In the example given in Table 21.2, the relative risk is estimated as \(0.30/0.45 = 0.667\), and \(\log _e(R)=−0.405\). The SE[log_{e}(*R*)] is estimated as √{[210/(90 × 300)] + [165/ (135 × 300)]} = 0.109, and the 95% CI for log_{e}(*R*) is given by −0.405 ± 1.96(0.109), i.e. (−0.619, −0.191). Taking anti-logarithms, the 95% CI for the relative risk is (0.538, 0.826).

## 4.4 Trend test for proportions

Sometimes, it is of interest to examine whether there is a trend in a series of proportions associated with different levels of some underlying characteristic. For example, consider the proportion of leprosy patients who report regularly to collect their monthly drug supply from a clinic when the accessibility of the clinic is rated as very poor, poor, fair, or good (Table 21.3).

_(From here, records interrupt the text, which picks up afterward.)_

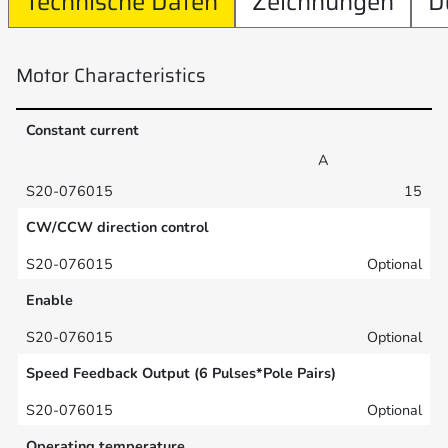
Technische Daten
Zeichnungen
D
Motor Characteristics
Constant current
A
15
CW/CCW direction control
Optional
Enable
Optional
Speed Feedback Output (6 Pulses*Pole Pairs)
Optional
Operating temperature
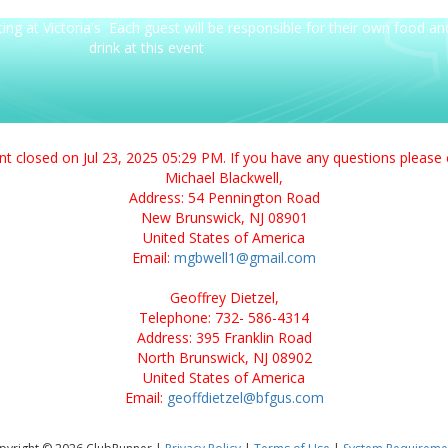
g at Victoria's Each guest will be responsible for their own food an
drink at this event
ent closed on Jul 23, 2025 05:29 PM. If you have any questions please 
Michael Blackwell,
Address: 54 Pennington Road
New Brunswick, NJ 08901
United States of America
Email:
mgbwell1@gmail.com
Geoffrey Dietzel,
Telephone: 732- 586-4314
Address: 395 Franklin Road
North Brunswick, NJ 08902
United States of America
Email:
geoffdietzel@bfgus.com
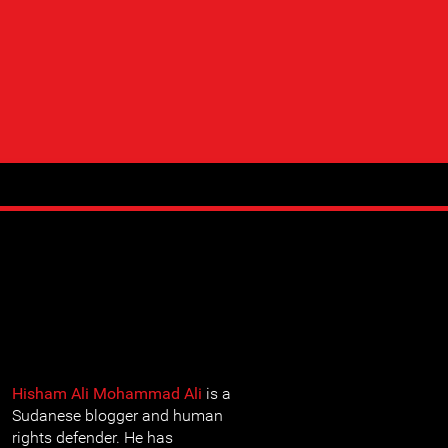
Hisham Ali Mohammad Ali
is a
Sudanese blogger and human
rights defender. He has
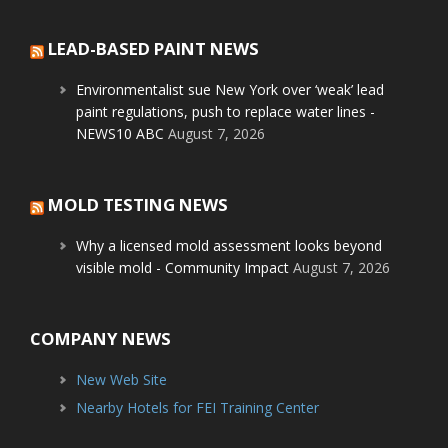
LEAD-BASED PAINT NEWS
Environmentalist sue New York over ‘weak’ lead
paint regulations, push to replace water lines -
NEWS10 ABC
August 7, 2026
MOLD TESTING NEWS
Why a licensed mold assessment looks beyond
visible mold - Community Impact
August 7, 2026
COMPANY NEWS
New Web Site
Nearby Hotels for FEI Training Center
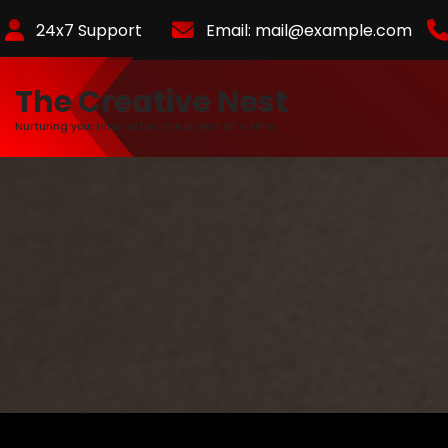
Skip
24x7 Support
Email:
mail@example.com
to
Content
The Creative Nest
Nurturing your inner artist, one project at a time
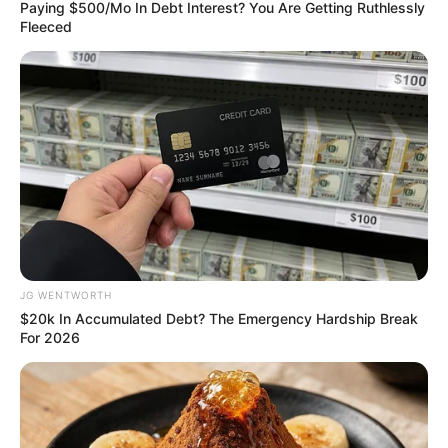
LOCAL
GOVERNME
November 28, 2021
Imported ‘Loud’
intercepted on
Lagos waterways
“More than 50 narcotic officers stormed
the beach on Saturday and recovered the
consignments along with two trucks and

A ‘score’ (*x*i) is assigned for each kind of clinic, of which the value relates to the level of accessibility. For example, ‘0’ has been assigned to those with ‘very poor’ accessibility and ‘3’ to those with ‘good’ accessibility. A test for the trend in the proportions \(a_1/n_1, a_2/n_2, a_3/n_3,\) and \(a_4/n_4\) is provided by testing, as a chi-squared with one df, the expression:

\[

\chi^{2}=N\left[\left(N \Sigma a_{1} x_{\mathrm{i}}\right)-\left(A \Sigma n_{\mathrm{i}} x_{\mathrm{i}}\right)\right]^{2} /\left\{A(N-A)\left[\left(N \Sigma n_{\mathrm{i}} x_{\mathrm{i}}^{2}\right)-\left(\Sigma n_{\mathrm{i}} x_{\mathrm{i}}\right)^{2}\right]\right\}

\]

For example, suppose the data are as shown in Table 21.3 (the respective percentages of regular attenders in the four rows are 20%, 30%, 50%, and 60%). The value of * χ^{2}* is:

\[150[(150×125)−(63×245)]^2/{63×87[(150×555)−245^2]}=12.95\]

which is highly significant (p = 0.0003), based on a * χ^{2}* test with one df. It may be concluded therefore that there is strong evidence that the regularity of drug collection increases with the accessibility of the clinic.